* **WORK REQUIRED**
Below are records to be repeated exactly. Leave their pictures behind.

[Stored data entries]
------------------------------

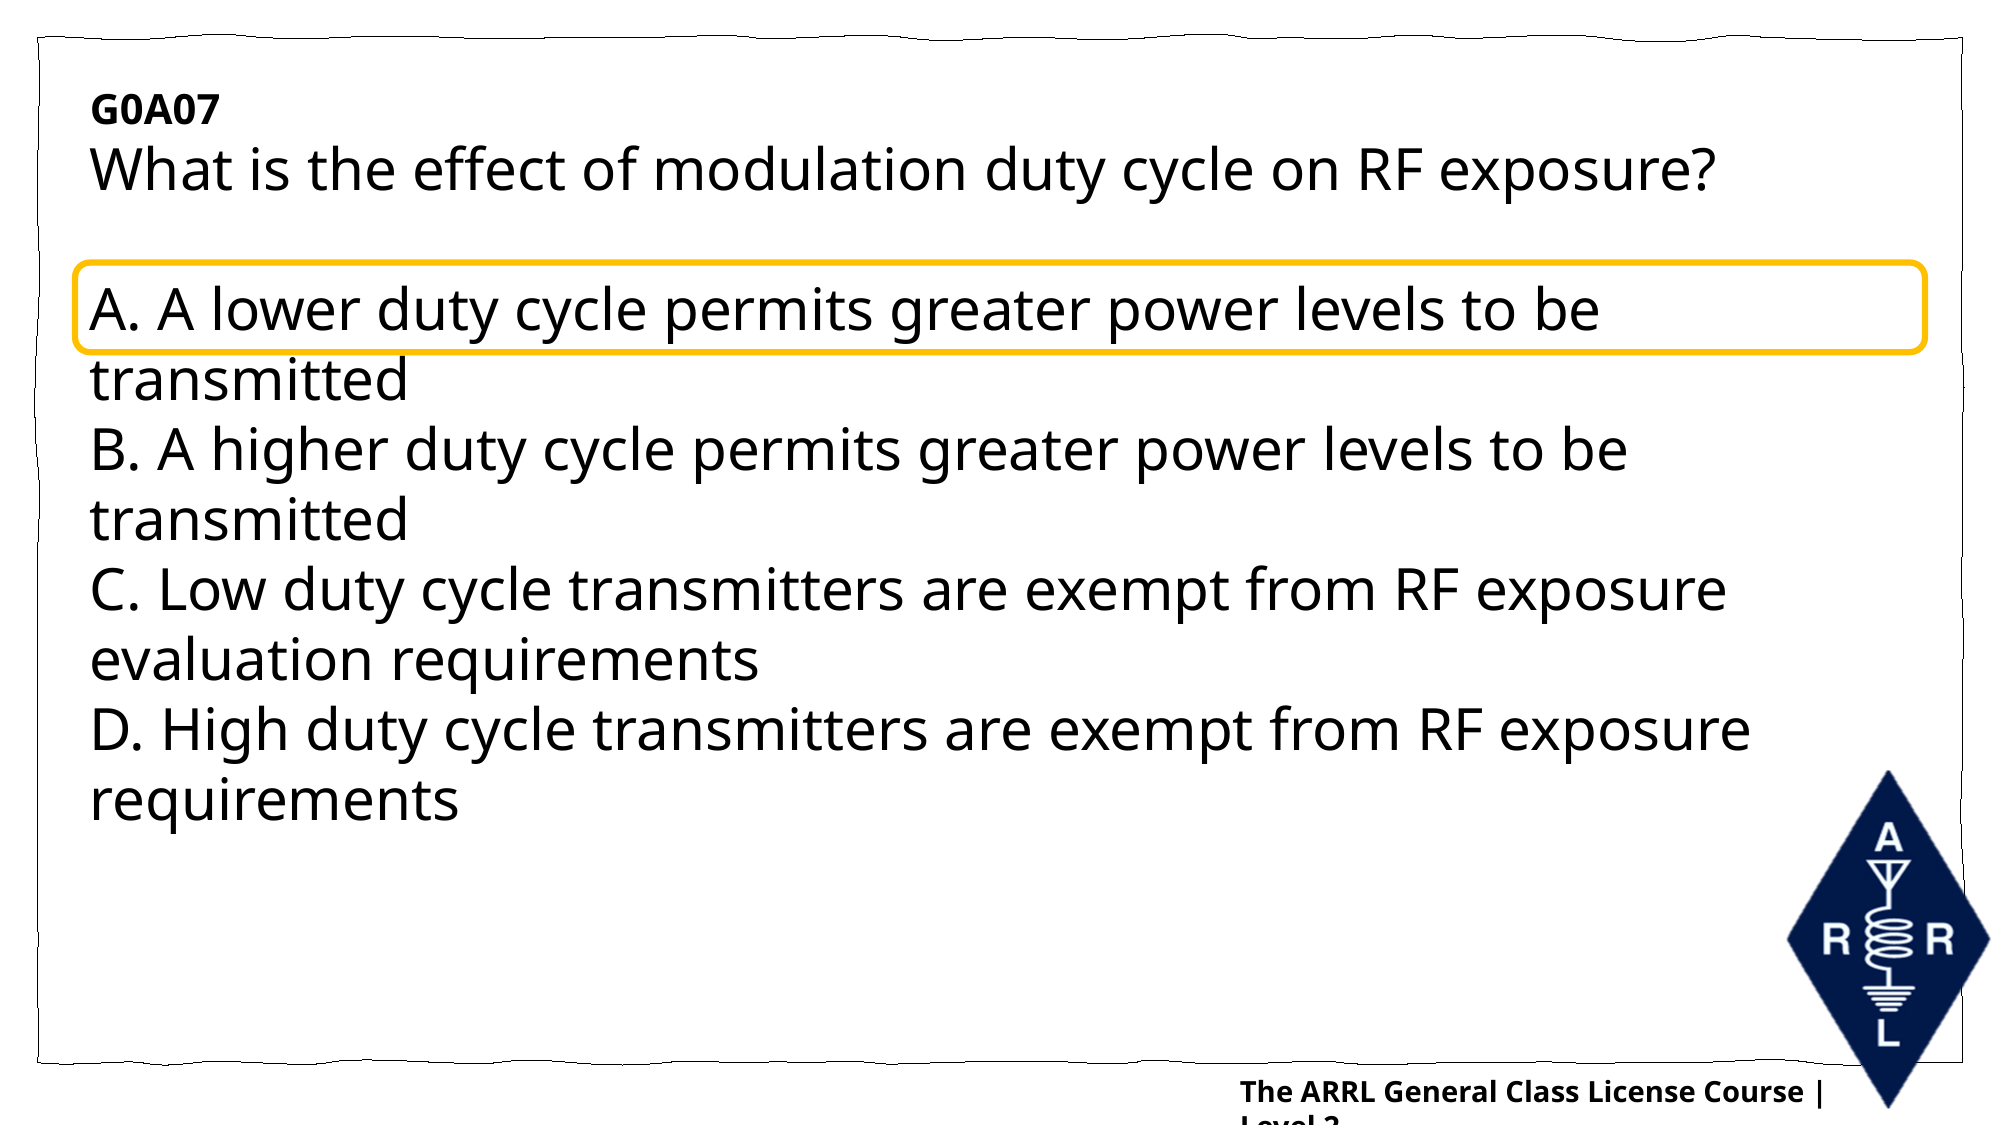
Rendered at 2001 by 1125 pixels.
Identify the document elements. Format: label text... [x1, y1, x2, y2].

text_box [73, 261, 1927, 354]
text_box G0A07 What is the effect of modulation duty cycle on RF exposure? A. A lower duty cycle permits greater power levels to be transmitted B. A higher duty cycle permits greater power levels to be transmitted C. Low duty cycle transmitters are exempt from RF exposure evaluation requirements D. High duty cycle transmitters are exempt from RF exposure requirements [75, 345, 1850, 840]
text_box G0A07 What is the effect of modulation duty cycle on RF exposure? A. A lower duty cycle permits greater power levels to be transmitted B. A higher duty cycle permits greater power levels to be transmitted C. Low duty cycle transmitters are exempt from RF exposure evaluation requirements D. High duty cycle transmitters are exempt from RF exposure requirements [75, 75, 1850, 269]
picture [1773, 752, 1999, 1125]
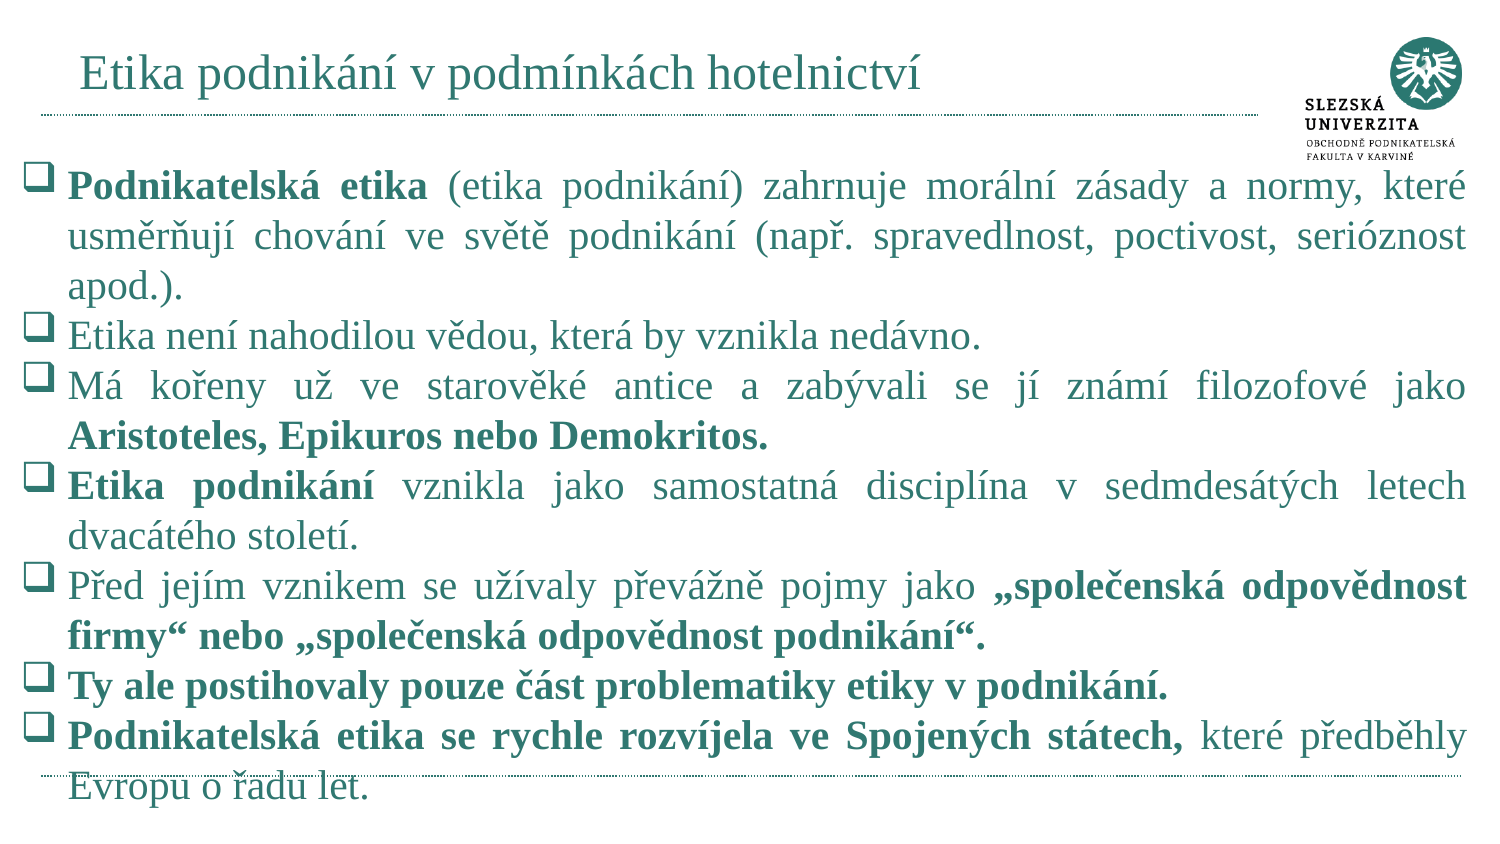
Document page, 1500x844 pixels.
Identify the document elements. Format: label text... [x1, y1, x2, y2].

text_box Podnikatelská etika (etika podnikání) zahrnuje morální zásady a normy, které usměrňují chování ve světě podnikání (např. spravedlnost, poctivost, serióznost apod.). Etika není nahodilou vědou, která by vznikla nedávno. Má kořeny už ve starověké antice a zabývali se jí známí filozofové jako Aristoteles, Epikuros nebo Demokritos. Etika podnikání vznikla jako samostatná disciplína v sedmdesátých letech dvacátého století. Před jejím vznikem se užívaly převážně pojmy jako „společenská odpovědnost firmy“ nebo „společenská odpovědnost podnikání“. Ty ale postihovaly pouze část problematiky etiky v podnikání. Podnikatelská etika se rychle rozvíjela ve Spojených státech, které předběhly Evropu o řadu let. [5, 150, 1483, 844]
title Etika podnikání v podmínkách hotelnictví [64, 32, 1199, 116]
picture [1305, 37, 1462, 150]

------------------------------

* **ANSWER BELOW**
Rendered at 2001 by 1125 pixels.
Identify the document elements. Format: label text... [x1, y1, x2, y2].

text_box [73, 261, 1927, 354]
text_box G0A07 What is the effect of modulation duty cycle on RF exposure? A. A lower duty cycle permits greater power levels to be transmitted B. A higher duty cycle permits greater power levels to be transmitted C. Low duty cycle transmitters are exempt from RF exposure evaluation requirements D. High duty cycle transmitters are exempt from RF exposure requirements [75, 345, 1850, 840]
text_box G0A07 What is the effect of modulation duty cycle on RF exposure? A. A lower duty cycle permits greater power levels to be transmitted B. A higher duty cycle permits greater power levels to be transmitted C. Low duty cycle transmitters are exempt from RF exposure evaluation requirements D. High duty cycle transmitters are exempt from RF exposure requirements [75, 75, 1850, 269]
picture [1773, 752, 1999, 1125]
Document page, 1500x844 pixels.
Identify the document elements. Format: label text... [x1, y1, x2, y2].

text_box Podnikatelská etika (etika podnikání) zahrnuje morální zásady a normy, které usměrňují chování ve světě podnikání (např. spravedlnost, poctivost, serióznost apod.). Etika není nahodilou vědou, která by vznikla nedávno. Má kořeny už ve starověké antice a zabývali se jí známí filozofové jako Aristoteles, Epikuros nebo Demokritos. Etika podnikání vznikla jako samostatná disciplína v sedmdesátých letech dvacátého století. Před jejím vznikem se užívaly převážně pojmy jako „společenská odpovědnost firmy“ nebo „společenská odpovědnost podnikání“. Ty ale postihovaly pouze část problematiky etiky v podnikání. Podnikatelská etika se rychle rozvíjela ve Spojených státech, které předběhly Evropu o řadu let. [5, 150, 1483, 844]
title Etika podnikání v podmínkách hotelnictví [64, 32, 1199, 116]
picture [1305, 37, 1462, 150]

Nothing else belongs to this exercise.